Clementina Ianniello sarà ospite oggi del programma S’è fatta notte con Maurizio Costanzo. Nel 2006, la figlia Veronica Abbate di 19 anni, è stata brutalmente uccisa dal fidanzato, il 22enne Mario Beatrice, allievo della Guardia di Finanza che l’ha freddata con un colpo di pistola. La signora Clementina non si è mai fermata, ed ha raccontato la sua drammatica storia, in giro per l’Italia per sensibilizzare l’opinione pubblica. In questi giorni, ha deciso di raccontarsi anche con i ragazzi del “Fermi-Mattei” di Isernia. “I ragazzi sono anime da riempire ed è importante riempirle con cose buone. A loro non piacciono i dati statistici sul femminicidio, io parlo con il cuore e solo così riesco a conquistare l’attenzione”, ha spiegato. La Ianniello viene da Mondragone, in provincia di Caserta. Ed è proprio qui che ha deciso di aprire un centro di accoglienza per donne vittime di violenza. “La casa Vieri” è il nome della struttura che ha voluto dedicare in memoria della figlia Veronica. “La risposta che ricevo da un punto di vista emotivo e psicologico è positiva – ha aggiunto la donna –. Poi, però, ci sono problemi strutturali, perché le donne hanno bisogno di un’autonomia economica per trovare il coraggio di abbandonare quell’inferno domestico”.



Clementina Ianniello a S’è fatta notte

Intervistata da Huffingtonpost, Clementina Ianniello ha ricordato la figlia Veronica Abbate, menzionando il drammatico accaduto. “Era il 3 settembre, di domenica.
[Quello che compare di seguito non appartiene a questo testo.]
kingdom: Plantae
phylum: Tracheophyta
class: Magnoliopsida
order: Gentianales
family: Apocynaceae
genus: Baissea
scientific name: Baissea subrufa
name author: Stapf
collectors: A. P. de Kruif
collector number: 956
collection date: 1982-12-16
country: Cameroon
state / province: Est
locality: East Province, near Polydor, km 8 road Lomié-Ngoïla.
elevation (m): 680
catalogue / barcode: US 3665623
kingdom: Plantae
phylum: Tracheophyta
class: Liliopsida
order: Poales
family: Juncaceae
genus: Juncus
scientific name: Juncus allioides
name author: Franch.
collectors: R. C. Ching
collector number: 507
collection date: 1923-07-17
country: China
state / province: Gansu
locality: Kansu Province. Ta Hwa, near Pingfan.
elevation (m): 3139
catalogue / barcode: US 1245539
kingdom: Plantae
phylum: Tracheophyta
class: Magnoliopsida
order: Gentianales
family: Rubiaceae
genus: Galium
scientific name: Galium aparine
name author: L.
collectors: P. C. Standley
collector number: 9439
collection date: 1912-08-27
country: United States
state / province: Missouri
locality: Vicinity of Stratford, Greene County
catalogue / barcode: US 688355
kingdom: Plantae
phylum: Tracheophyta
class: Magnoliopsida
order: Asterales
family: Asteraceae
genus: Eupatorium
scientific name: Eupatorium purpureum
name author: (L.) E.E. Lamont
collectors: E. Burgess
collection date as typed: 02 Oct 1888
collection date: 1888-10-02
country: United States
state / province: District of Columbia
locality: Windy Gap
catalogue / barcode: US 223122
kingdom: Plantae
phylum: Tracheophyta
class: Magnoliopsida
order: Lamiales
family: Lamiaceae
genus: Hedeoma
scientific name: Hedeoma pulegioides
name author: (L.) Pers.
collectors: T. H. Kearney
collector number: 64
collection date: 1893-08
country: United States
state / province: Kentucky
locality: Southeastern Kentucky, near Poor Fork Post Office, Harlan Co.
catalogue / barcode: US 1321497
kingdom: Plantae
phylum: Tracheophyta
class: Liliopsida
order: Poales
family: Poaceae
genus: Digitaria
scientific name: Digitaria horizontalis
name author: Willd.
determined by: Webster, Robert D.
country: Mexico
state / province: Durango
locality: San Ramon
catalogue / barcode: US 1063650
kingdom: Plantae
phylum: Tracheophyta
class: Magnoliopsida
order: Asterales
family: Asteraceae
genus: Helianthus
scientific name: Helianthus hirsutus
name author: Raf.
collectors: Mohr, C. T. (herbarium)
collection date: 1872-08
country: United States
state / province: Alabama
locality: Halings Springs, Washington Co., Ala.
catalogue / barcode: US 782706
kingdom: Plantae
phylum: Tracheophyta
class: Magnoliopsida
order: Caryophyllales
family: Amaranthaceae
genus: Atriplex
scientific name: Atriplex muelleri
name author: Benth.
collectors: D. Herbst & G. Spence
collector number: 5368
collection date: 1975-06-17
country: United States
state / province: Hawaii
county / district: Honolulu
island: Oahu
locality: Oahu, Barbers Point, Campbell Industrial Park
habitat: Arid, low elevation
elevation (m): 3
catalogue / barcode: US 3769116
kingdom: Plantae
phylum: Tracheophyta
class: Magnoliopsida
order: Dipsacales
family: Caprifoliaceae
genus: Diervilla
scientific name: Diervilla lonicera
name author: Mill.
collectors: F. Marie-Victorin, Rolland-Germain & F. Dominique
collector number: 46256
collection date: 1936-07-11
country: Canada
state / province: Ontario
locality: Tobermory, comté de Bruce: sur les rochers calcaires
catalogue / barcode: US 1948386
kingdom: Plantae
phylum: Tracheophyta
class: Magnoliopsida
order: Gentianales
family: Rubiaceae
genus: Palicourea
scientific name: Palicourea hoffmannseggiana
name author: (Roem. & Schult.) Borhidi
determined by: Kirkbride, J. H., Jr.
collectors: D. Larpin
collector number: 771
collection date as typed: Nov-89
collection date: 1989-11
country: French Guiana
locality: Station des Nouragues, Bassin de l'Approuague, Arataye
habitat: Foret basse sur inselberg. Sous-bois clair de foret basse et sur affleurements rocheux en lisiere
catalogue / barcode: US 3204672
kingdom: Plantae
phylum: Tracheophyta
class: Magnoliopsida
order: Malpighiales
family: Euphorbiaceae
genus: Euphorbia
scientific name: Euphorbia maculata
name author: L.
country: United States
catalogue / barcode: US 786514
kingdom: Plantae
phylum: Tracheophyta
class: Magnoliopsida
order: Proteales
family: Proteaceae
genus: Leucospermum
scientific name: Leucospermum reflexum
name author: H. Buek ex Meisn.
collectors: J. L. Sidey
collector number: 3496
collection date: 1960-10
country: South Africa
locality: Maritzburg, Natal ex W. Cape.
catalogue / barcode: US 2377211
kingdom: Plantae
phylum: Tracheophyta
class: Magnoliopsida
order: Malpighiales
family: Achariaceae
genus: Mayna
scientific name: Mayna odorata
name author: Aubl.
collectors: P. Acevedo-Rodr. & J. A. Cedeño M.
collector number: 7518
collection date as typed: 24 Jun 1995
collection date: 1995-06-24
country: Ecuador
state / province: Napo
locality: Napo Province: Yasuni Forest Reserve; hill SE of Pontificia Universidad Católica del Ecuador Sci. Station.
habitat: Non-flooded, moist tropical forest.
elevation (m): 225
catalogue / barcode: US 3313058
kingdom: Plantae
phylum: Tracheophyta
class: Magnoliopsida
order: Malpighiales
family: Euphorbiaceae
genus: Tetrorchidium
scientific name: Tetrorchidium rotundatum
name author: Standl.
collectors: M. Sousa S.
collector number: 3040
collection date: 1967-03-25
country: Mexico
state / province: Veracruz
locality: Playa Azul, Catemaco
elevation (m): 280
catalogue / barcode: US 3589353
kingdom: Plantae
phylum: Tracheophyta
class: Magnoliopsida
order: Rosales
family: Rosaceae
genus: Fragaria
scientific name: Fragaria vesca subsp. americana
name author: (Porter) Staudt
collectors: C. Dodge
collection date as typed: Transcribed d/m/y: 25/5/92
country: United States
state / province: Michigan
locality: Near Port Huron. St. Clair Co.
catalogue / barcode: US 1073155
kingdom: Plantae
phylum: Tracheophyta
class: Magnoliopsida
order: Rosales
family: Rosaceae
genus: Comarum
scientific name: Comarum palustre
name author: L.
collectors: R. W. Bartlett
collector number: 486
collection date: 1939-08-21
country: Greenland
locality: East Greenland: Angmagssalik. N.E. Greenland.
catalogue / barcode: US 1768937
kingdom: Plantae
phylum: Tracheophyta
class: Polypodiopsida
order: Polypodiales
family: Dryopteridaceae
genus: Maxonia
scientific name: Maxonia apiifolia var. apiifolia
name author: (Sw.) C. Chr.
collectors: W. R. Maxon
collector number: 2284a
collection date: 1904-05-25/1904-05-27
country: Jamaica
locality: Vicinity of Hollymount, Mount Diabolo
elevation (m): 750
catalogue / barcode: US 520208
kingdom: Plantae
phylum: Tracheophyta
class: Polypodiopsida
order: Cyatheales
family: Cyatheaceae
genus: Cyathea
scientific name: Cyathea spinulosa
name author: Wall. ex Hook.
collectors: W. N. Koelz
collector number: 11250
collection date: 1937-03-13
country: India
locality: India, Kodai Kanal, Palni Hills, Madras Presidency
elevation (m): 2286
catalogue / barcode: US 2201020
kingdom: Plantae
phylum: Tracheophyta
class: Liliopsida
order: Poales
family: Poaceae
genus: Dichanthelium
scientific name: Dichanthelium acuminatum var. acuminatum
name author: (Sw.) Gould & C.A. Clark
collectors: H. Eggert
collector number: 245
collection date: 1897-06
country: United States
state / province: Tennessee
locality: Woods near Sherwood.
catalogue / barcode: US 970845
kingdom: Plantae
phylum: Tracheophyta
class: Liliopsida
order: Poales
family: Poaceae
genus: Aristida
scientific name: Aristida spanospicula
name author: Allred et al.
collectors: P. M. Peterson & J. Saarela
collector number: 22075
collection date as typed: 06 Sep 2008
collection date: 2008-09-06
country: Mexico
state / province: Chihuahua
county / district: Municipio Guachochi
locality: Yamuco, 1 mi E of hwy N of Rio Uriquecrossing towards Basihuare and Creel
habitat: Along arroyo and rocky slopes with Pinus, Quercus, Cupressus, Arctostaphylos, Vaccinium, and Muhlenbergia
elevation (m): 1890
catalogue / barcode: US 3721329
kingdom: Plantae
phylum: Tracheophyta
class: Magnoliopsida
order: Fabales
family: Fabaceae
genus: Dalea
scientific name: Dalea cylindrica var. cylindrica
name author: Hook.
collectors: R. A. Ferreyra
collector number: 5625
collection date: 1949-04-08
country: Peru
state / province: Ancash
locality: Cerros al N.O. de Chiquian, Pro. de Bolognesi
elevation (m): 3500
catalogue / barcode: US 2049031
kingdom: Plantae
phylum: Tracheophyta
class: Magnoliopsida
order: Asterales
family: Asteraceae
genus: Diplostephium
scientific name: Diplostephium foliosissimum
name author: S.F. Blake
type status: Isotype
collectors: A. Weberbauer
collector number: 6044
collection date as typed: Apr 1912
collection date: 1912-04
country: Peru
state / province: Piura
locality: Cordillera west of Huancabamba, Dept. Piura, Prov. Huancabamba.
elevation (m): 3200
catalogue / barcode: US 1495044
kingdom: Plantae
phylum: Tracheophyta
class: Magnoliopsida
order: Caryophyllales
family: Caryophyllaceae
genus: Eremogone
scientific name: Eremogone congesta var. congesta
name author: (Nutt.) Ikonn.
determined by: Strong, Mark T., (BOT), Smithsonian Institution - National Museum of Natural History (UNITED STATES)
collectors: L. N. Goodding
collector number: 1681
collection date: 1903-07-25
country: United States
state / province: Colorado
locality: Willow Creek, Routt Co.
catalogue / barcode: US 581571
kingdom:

Veronica stava studiando per prepararsi ai test di ammissione alla Facoltà di Medicina”, ricorda Clementina. “Da quel giorno è come se mi fossi spenta. Non è stato pensato un termine per indicare un genitore che ha perso un figlio: è una sofferenza insopportabile, che si porta via emozioni, colori, profumi, la curiosità per il mondo. La parola ‘felicità’ è stata bandita da casa mia: mio marito Lello e mia figlia Ylenia sanno che le cose non potranno mai tornare come prima”. Sono passati 13 anni dalla morte della figlia ma nemmeno il tempo sarà in grado di rimettere insieme il suo cuore devastato dalla sofferenza. Poi, l’intervista è proseguita parlando sempre del centro di accoglienza aperto con il sostegno dell’assistente sociale Emmanuela Sorrentino, due psicologhe e tre operatrici.  “Le storie di queste donne sono tutte simili tra loro, stereotipate: minacce, botte, sensi di colpa, paura. Sembra di leggere sempre lo stesso copione”, prosegue Clementina. “Io mi sento un po’ come la loro mamma: insegno loro a ricominciare a vivere, come vestirsi, cosa fare e cosa no, a volersi bene: per me è un po’ una missione”.